French critic sues Spanish theatre producer over onstage insults

By | July 4, 2024

A Spanish theatre producer has been sued for defamation after a French theatre critic read one of his reviews on stage, showing his bare bottom to the audience and calling him a “bastard”.

In a show that has sparked debate about the limits of artistic freedom in politically divided times, director and actress Angélica Liddell read a list of negative reviews of her past work from French critics, many of whom attended the opening show of the Avignon performing arts festival on Saturday.

In a 15-minute scene near the beginning of his play Dämon: El funeral de Bergman (The Exorcist: Bergman’s Funeral), Liddell stands with his back to the audience, naming critics and asking them to “face your own disgust.”

“I hate you and I loathe you,” the 67-year-old actress said at one point, lifting the back of her dress and looking out into the 1,000-seat hall of the Palais des Papes.

A special dose of poison was reserved for Stephane Capron, critic of the radio station France Inter. Liddell, who repeated his surname, copperA Spanish slang word meaning literally “male goat” but often used to mean “bastard” or “asshole”.

According to French media reports, Capron subsequently filed a libel complaint and asked the theatre to remove his name from future performances at the festival. This move was supported by the Syndicat de la Critique, the French theatre, music and dance critics’ union, which said Liddell’s show “undermined the moral integrity of our colleague”.

“We support freedom of the press, just as we support freedom of creation,” the union said in a statement. “In our country, critics are still free to write, to express a point of view. Artists too, within the limits of public insult.”

The Avignon festival responded to the criticism by saying it “defends freedom of expression and freedom of the press” but that its directors “have no right to interfere with the integrity of the works presented”.

“It is not possible to evaluate the comments made on stage as a stance of the festival within the scope of an artistic project.”

Liddell’s vitriolic criticism of his critics was not part of the play’s dress rehearsal and festival directors were not informed of it in advance, the spokesman said.

Born in Figueres, Catalonia, Liddell is known for his searing monologues against injustice, often directed and performed by himself. “I prefer to be an irresponsible artist,” he said in response to questions about the Avignon incident. “We must give the stage back to the mad, the irresponsible, those who do not understand what is appropriate.”

Although some critics have called Liddell’s work overdone, his relentlessly passionate performances have won him many admirers, especially in France.

“I was surprised that Liddell targeted the French critics in his play because they were so supportive of him,” said Laura Cappelle, who attended Saturday’s premiere as a critic for the New York Times.

The Avignon incident appears to be reminiscent of one in Germany last February, when the director of the Hanover State Opera ballet company smeared his face with dog faeces after a critic described one of his productions as “boring” and “disjointed”. But Liddell said his attack on his critic should be understood as part of his artistic performance.

Dämon consists largely of an imaginary dialogue between the Spanish artist and one of his artistic idols, Ingmar Bergman, and Liddell has said that this criticism of critics is above all a reference to the Swedish director’s famously combative relationship with his own critics.

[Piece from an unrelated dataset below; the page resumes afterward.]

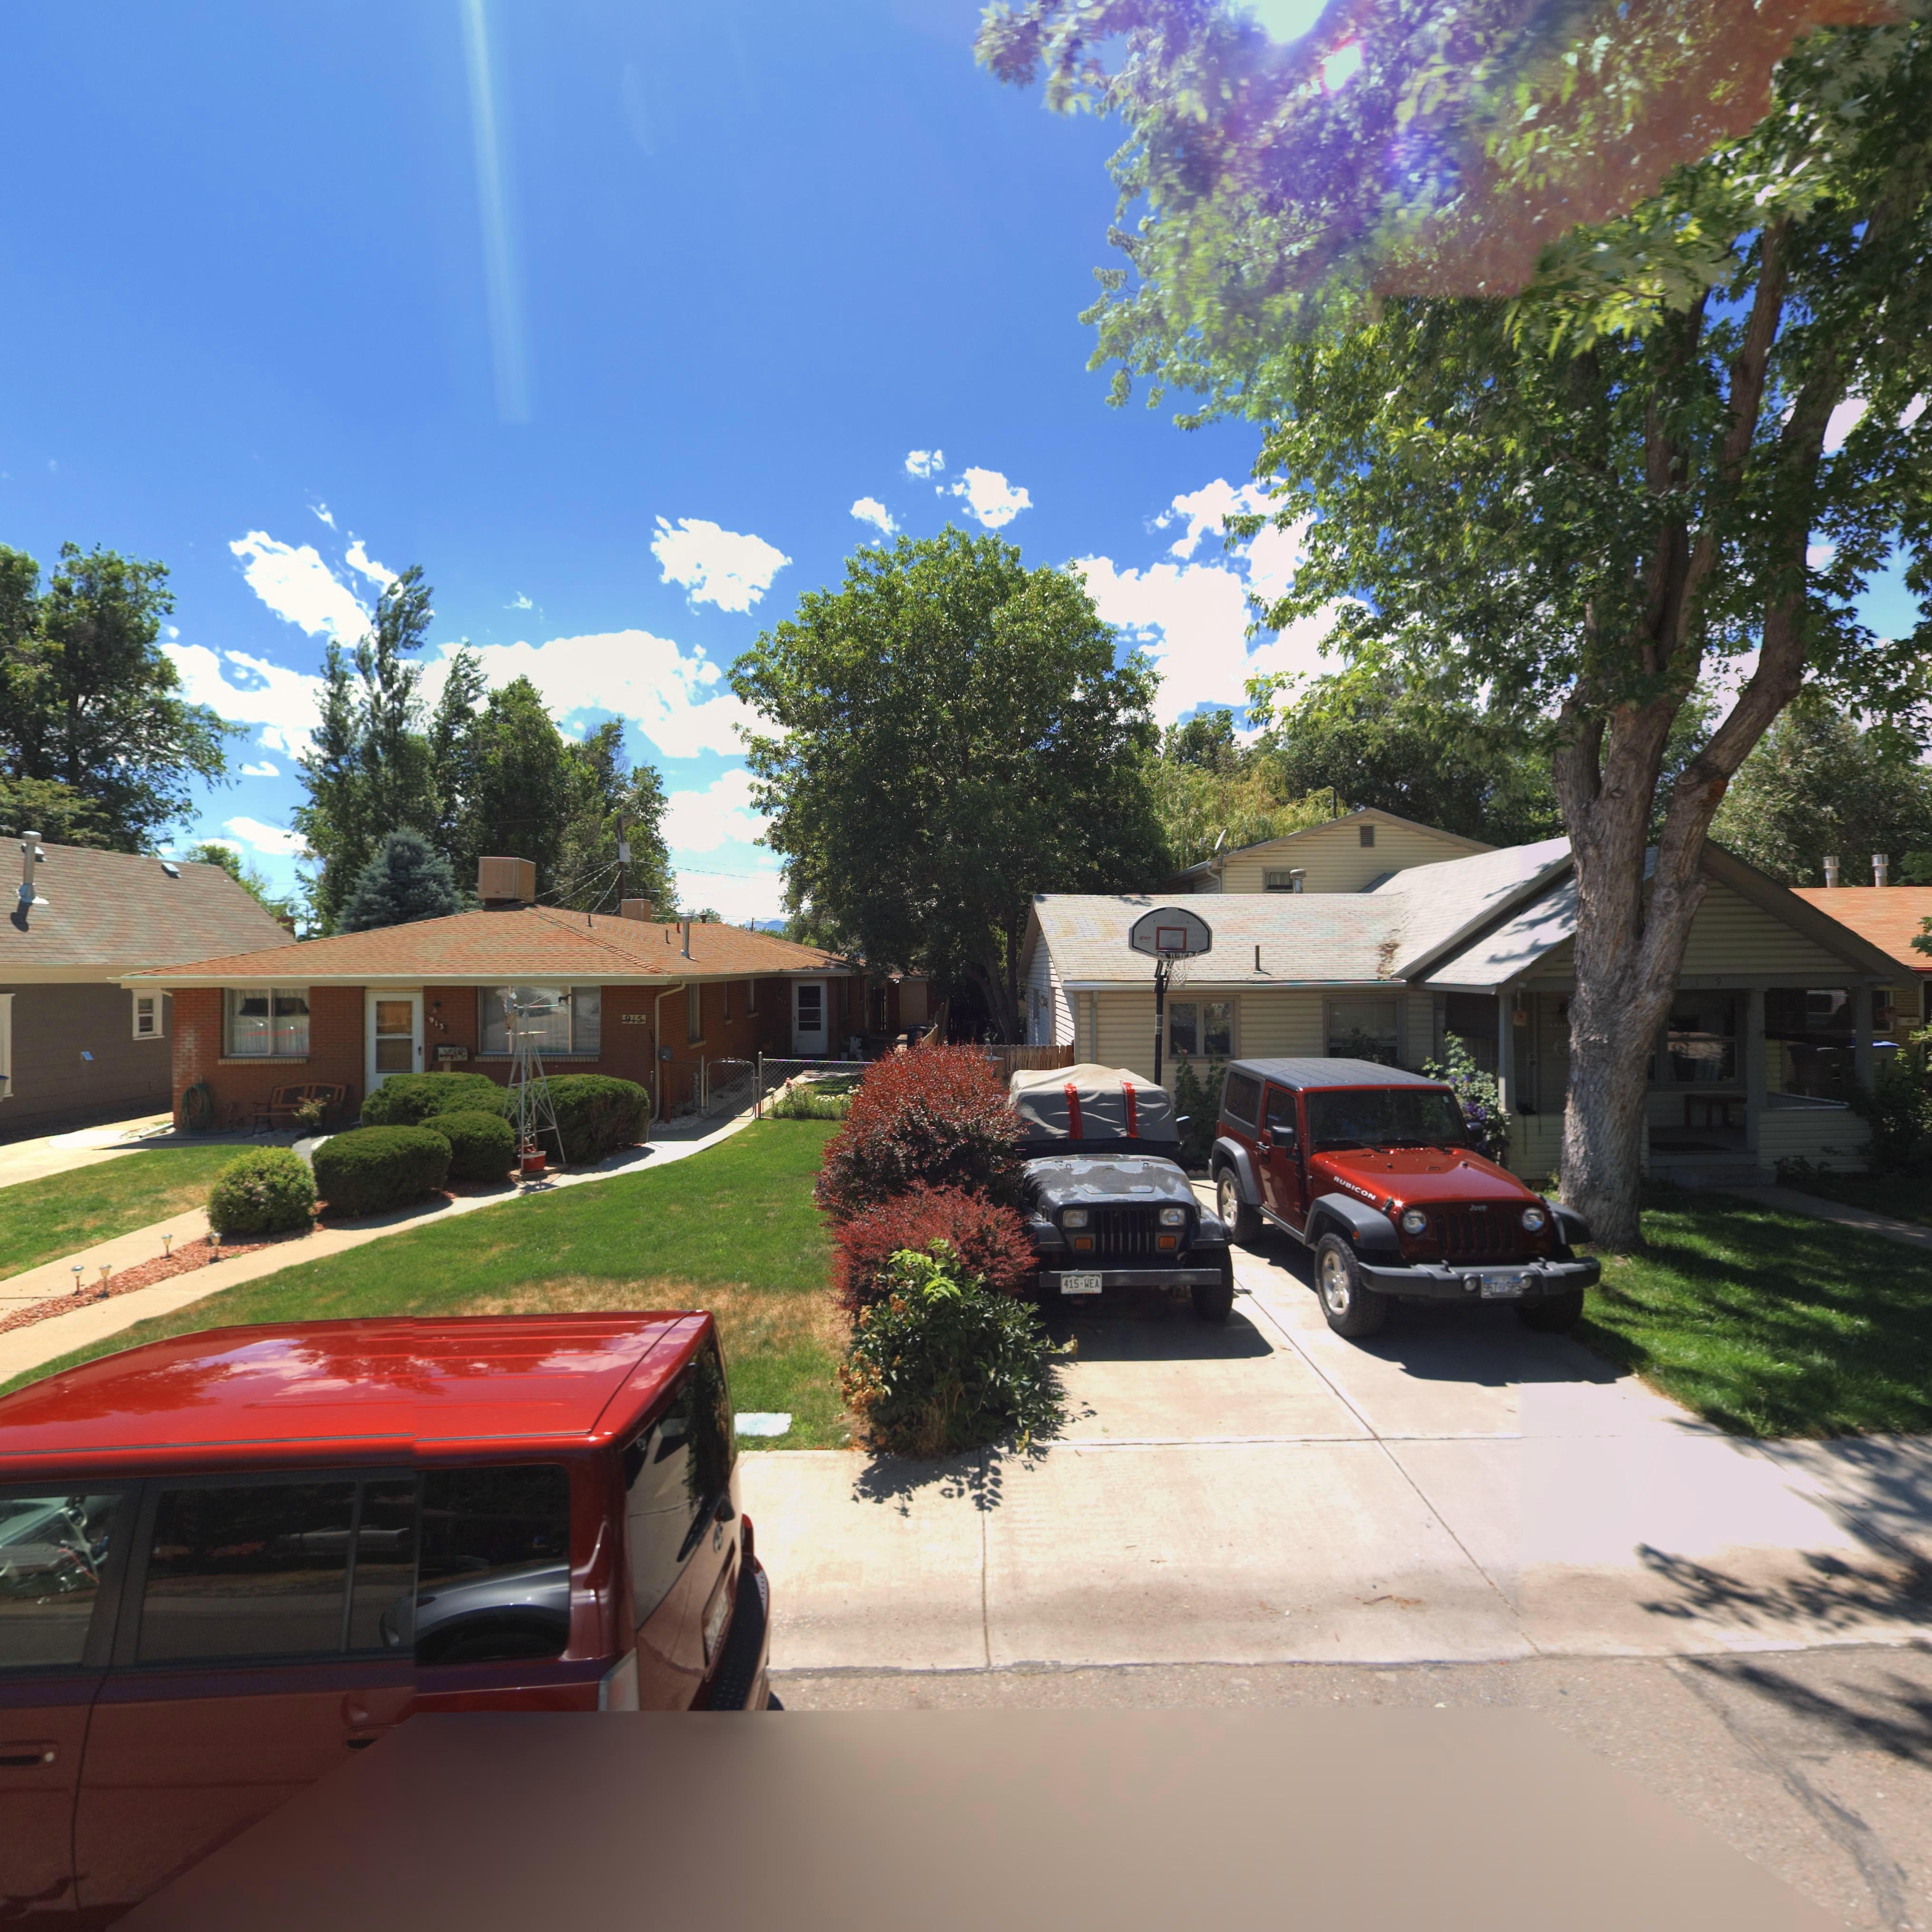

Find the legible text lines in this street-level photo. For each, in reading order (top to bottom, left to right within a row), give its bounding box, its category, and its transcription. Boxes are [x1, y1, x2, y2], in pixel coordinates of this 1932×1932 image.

In 1969, Bergman got into a physical fight with a theatre critic for the Dagens Nyheter newspaper over a negative review and was fined 5,000 kronor. “Bergman says in his diaries that it was worth paying 5,000 kronor,” Liddell said. “We don’t even know the critic’s name these days. Bergman is immortal.”

Liddell said he had not yet been served with a subpoena or injunction, but dismissed critics as lacking a sense of humour.

“The critic in question was offended by a pun and its synonyms, which is not even an insult in itself,” he said. “It’s a clownish, satirical act that takes advantage of the fact that Spanish is the guest language of the festival.”

Referring to the far-right’s advance in the first round of parliamentary elections last weekend, he added: “It is incredible that a French person feels that his moral integrity is being damaged when it is the moral integrity of France that is at stake because of his voters. When someone sues an artist, they are attacking art and culture out of sheer narcissism. Art is not the job of the police.”

Capron did not respond to a request for comment.

But even critics who declined to take legal action took issue with Liddell’s stance.

“Theater criticism is a very precarious and narrow profession these days,” said Fabienne Darge, a critic for Le Monde. She said one of the hand-picked critics was a freelance journalist, while another, Philippe Lançon, who was mentioned but not in the audience, was seriously injured in the terrorist attack on the offices of the satirical newspaper Charlie Hebdo in 2015. “It’s not very elegant to attack the most vulnerable.”

Another critic mentioned in the play, Armelle Héliot of Le Figaro, wrote in a blog post that Liddell was not interested in the exchange of views, but was “only interested in himself”.

After the Avignon festival, Dämon: El funeral de Bergman will travel to Barcelona and then Madrid from July 19 to 21. El País speculated whether Liddell would direct his satire at Spanish critics for these performances.